Build a complete mental fitness plan
Draughts is great—but variety helps too. A strong brain thrives on different kinds of challenges. Try mixing draughts with:
- Physical activity: Light walking, tai chi, or dancing to improve blood flow to the brain.
- Learning new skills: Take a language class, try singing, or join a card group.
- Hands-on hobbies: Gardening, knitting, or painting reduce stress while building coordination.
Think of draughts as one important piece in a bigger brain-health puzzle.
Keep it fun—avoid performance pressure
Some people worry about losing or making mistakes during games. That anxiety can cancel out the benefits. Keep the game light. No strict rankings, no harsh competition. Instead, aim for an open, welcoming space where learning is the real goal.

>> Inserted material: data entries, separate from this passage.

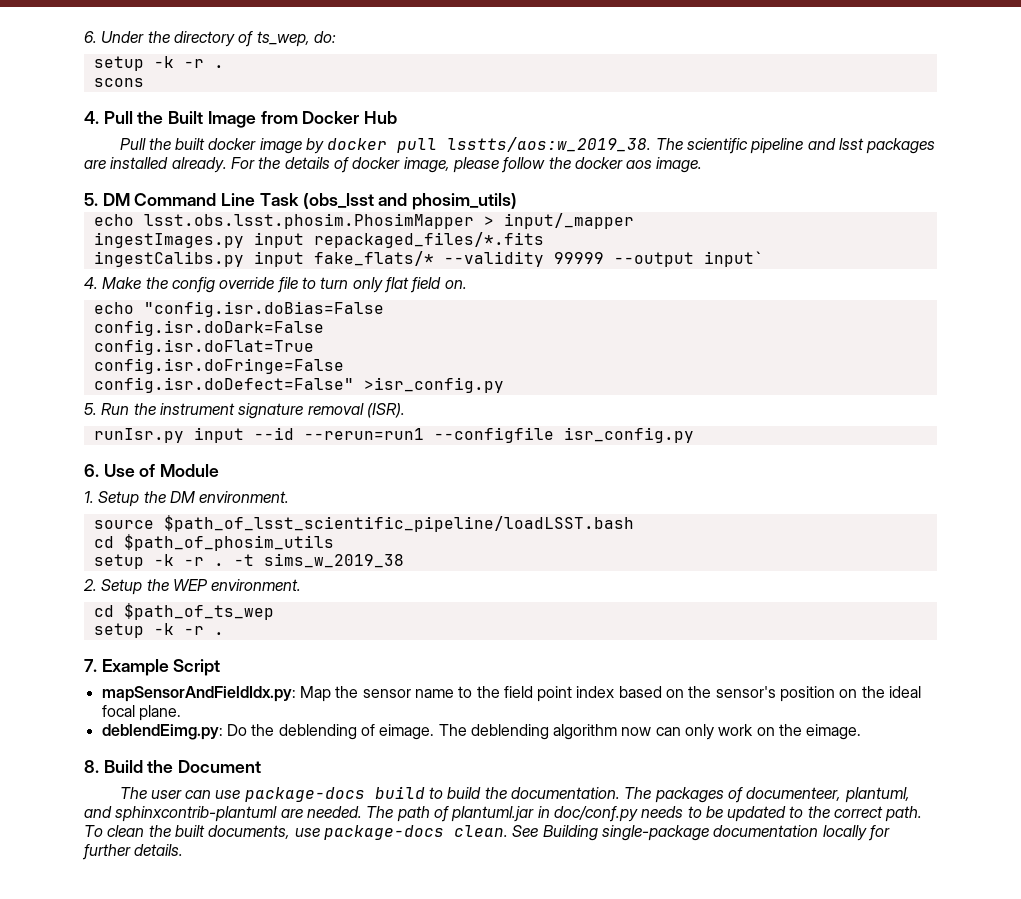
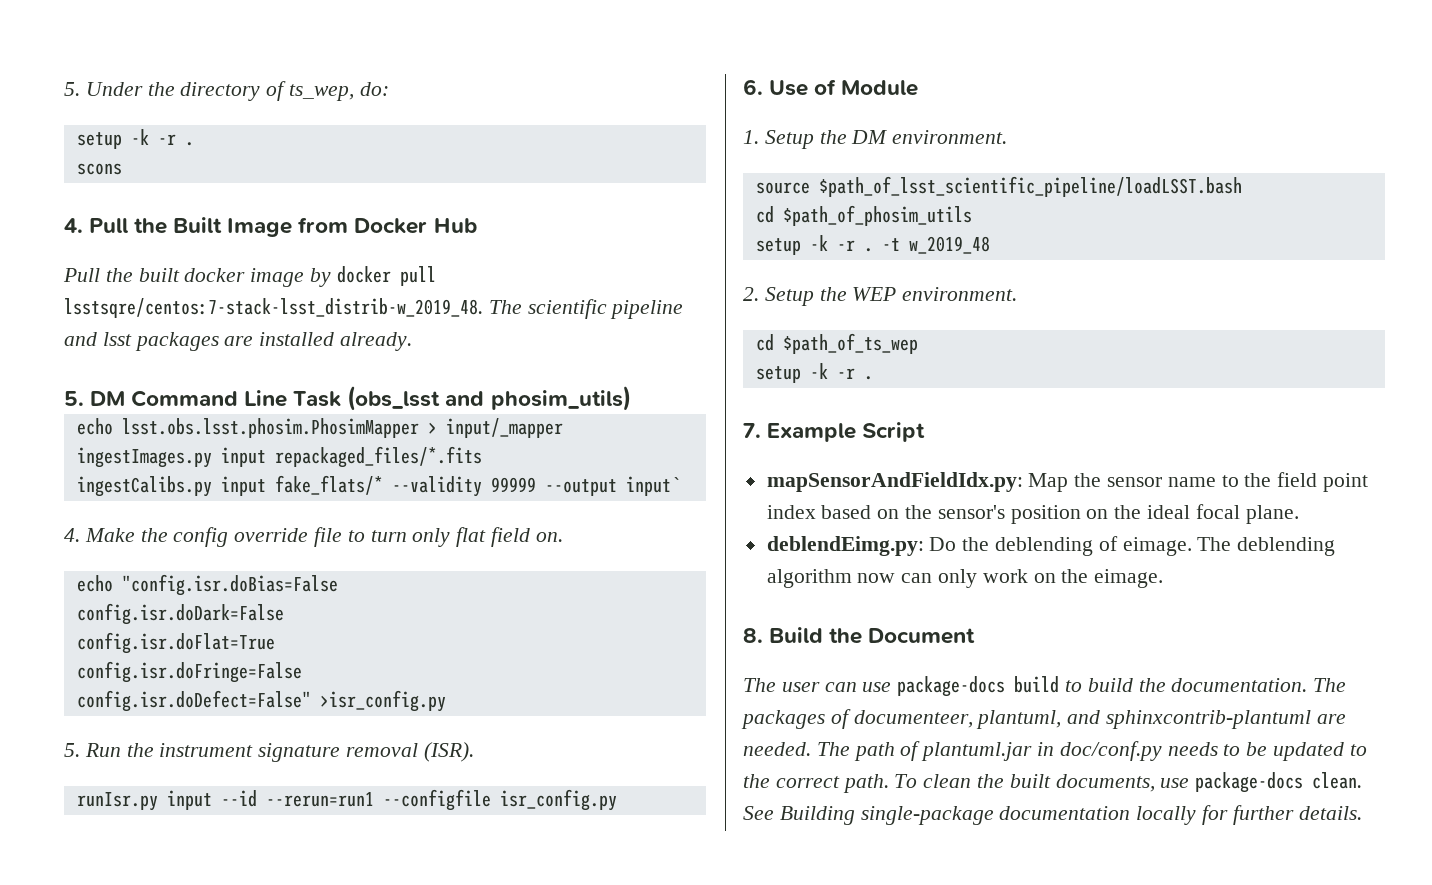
[84,31,97,43] 6. -> [64,82,80,96] 5.
[447,137,652,152] lsstts/aos:w_2019_38. -> [64,298,483,318] lsstsqre/centos:7-stack-lsst_distrib-w_2019_48.
[230,157,703,173] For the details of docker image, please follow the docker aos image. -> (413, 341) none
[263,553,404,568] sims_w_2019_38 -> [908,236,990,254] w_2019_48

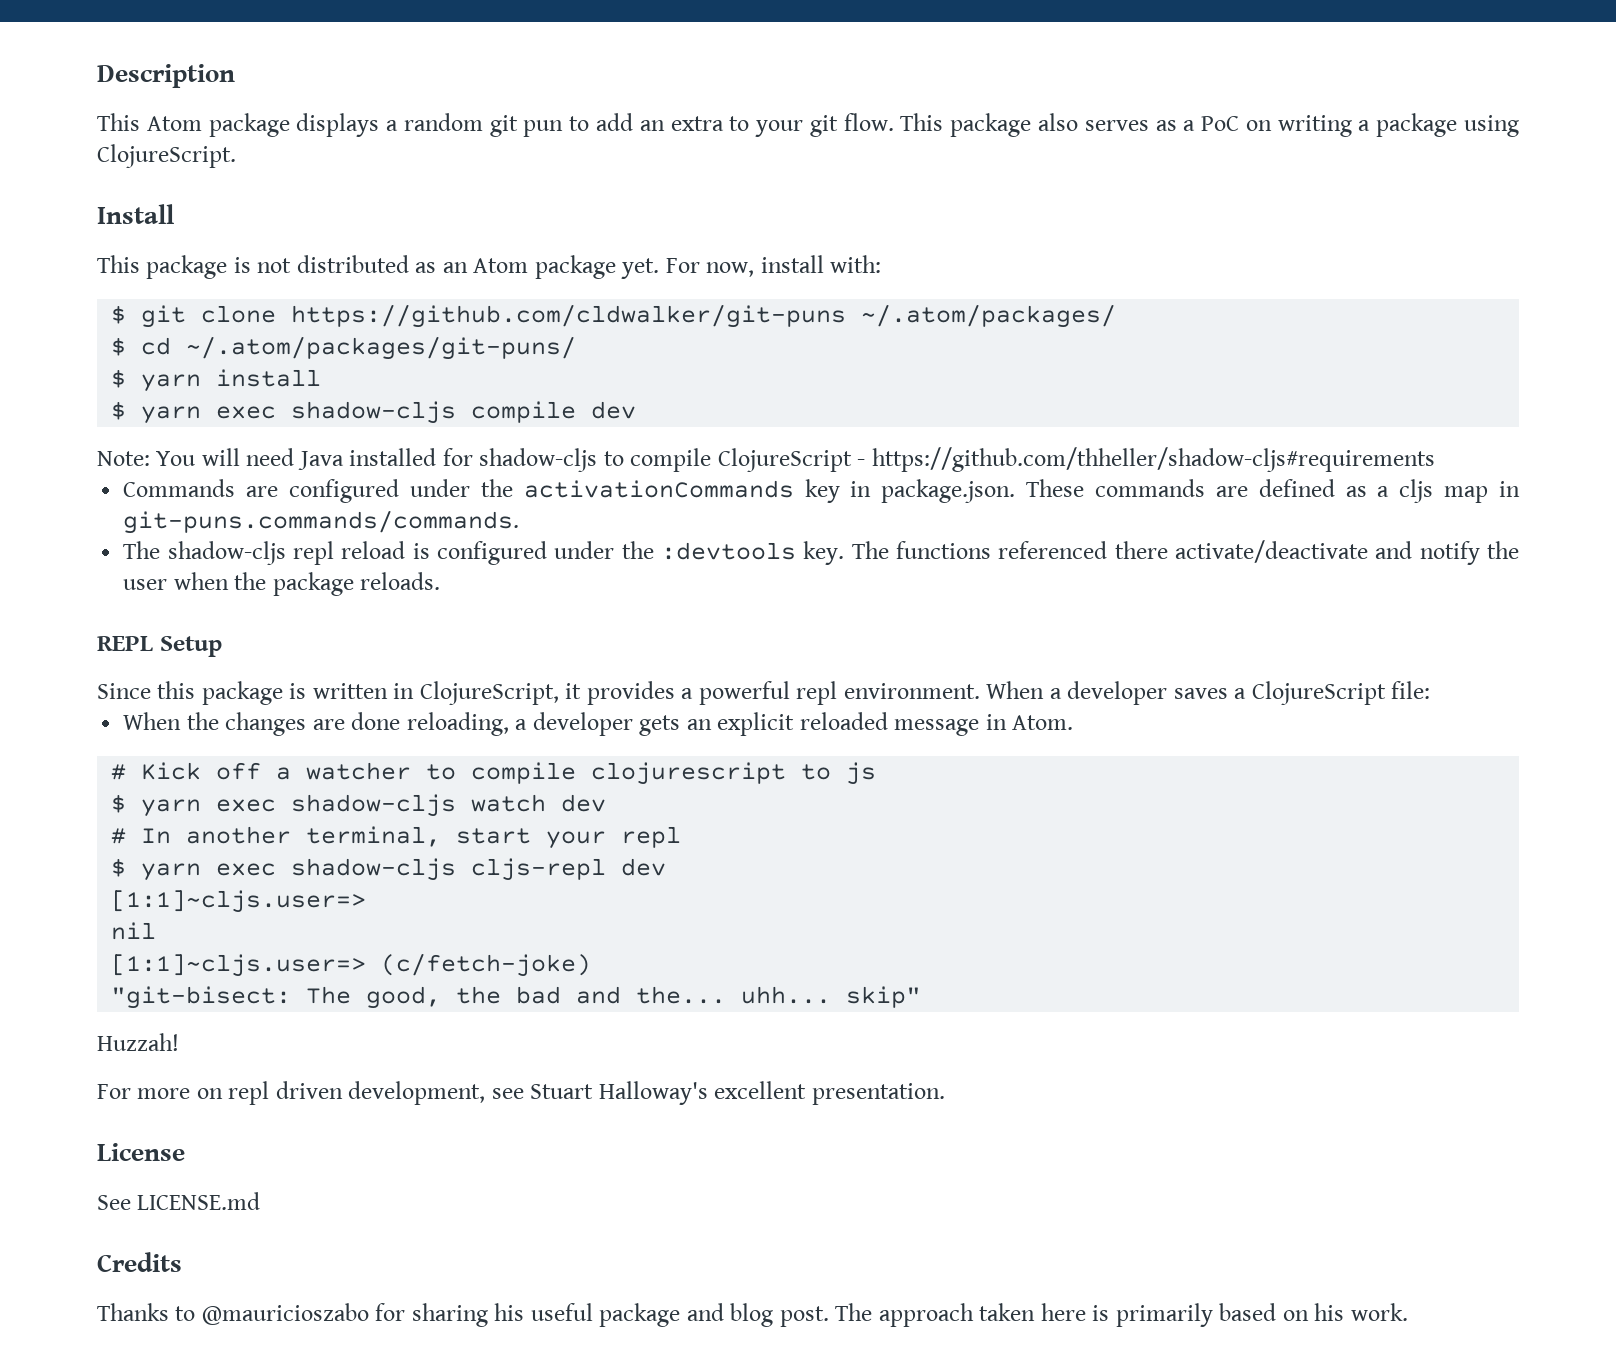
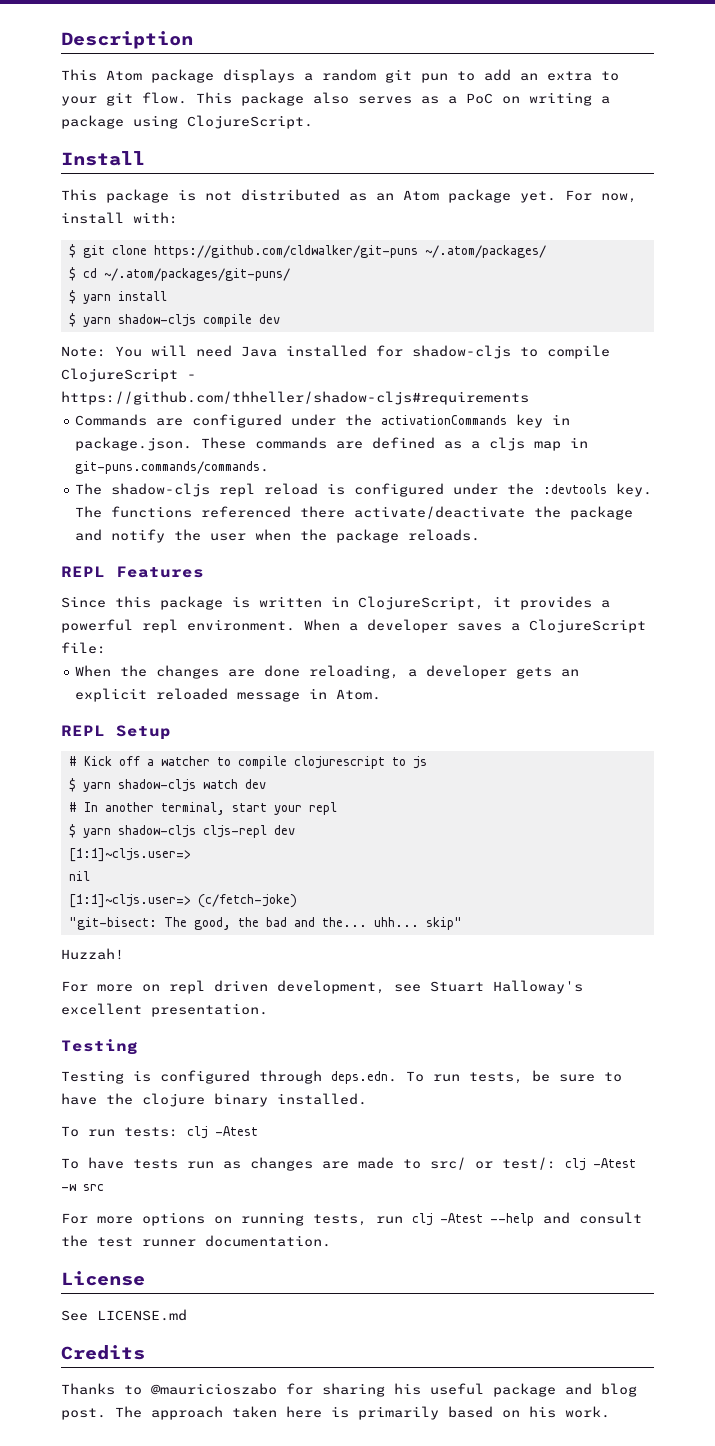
[216,406,277,419] exec -> (111, 322) none
(1369, 551) none -> [534,506,634,520] the package
[159,636,222,657] Setup -> [116,566,204,578] Features
(1074, 722) none -> [61,725,171,740] // REPL Setup
[216,799,277,812] exec -> (111, 787) none
[216,863,277,876] exec -> (111, 833) none
(945, 1094) none -> [61,1039,138,1055] [61,1070,622,1084] [61,1093,367,1107] [61,1126,258,1139] [61,1157,636,1171] [61,1184,104,1191] [61,1212,642,1226] [61,1235,331,1247] // Testing // Testing is configured through deps.edn. To run tests, be sure to have the clojure binary installed. // To run tests: clj -Atest // To have tests run as changes are made to src/ or test/: clj -Atest -w src // For more options on running tests, run clj -Atest --help and consult the test runner documentation.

If draughts doesn’t click for someone, that’s okay! Music, nature walks, or group crafts can bring just as many benefits, as long as they feel engaging.
Want to test it yourself? Try a mini brain experiment
Set a personal challenge: play draughts two or three times a week for a month. After each session, jot down your:
- Mood
- Focus level
- Quality of sleep
You’ll likely notice some patterns. People often find they read with more ease, sleep better after social games, or think more clearly during the day. Small shifts add up.
If you can’t meet someone in person, online draughts platforms also work. Playing against a real person or even an easy computer opponent keeps your brain active. Just make sure you’re also staying socially connected in other ways—phone calls, coffee chats, or group video hangouts can help round out the mental boost.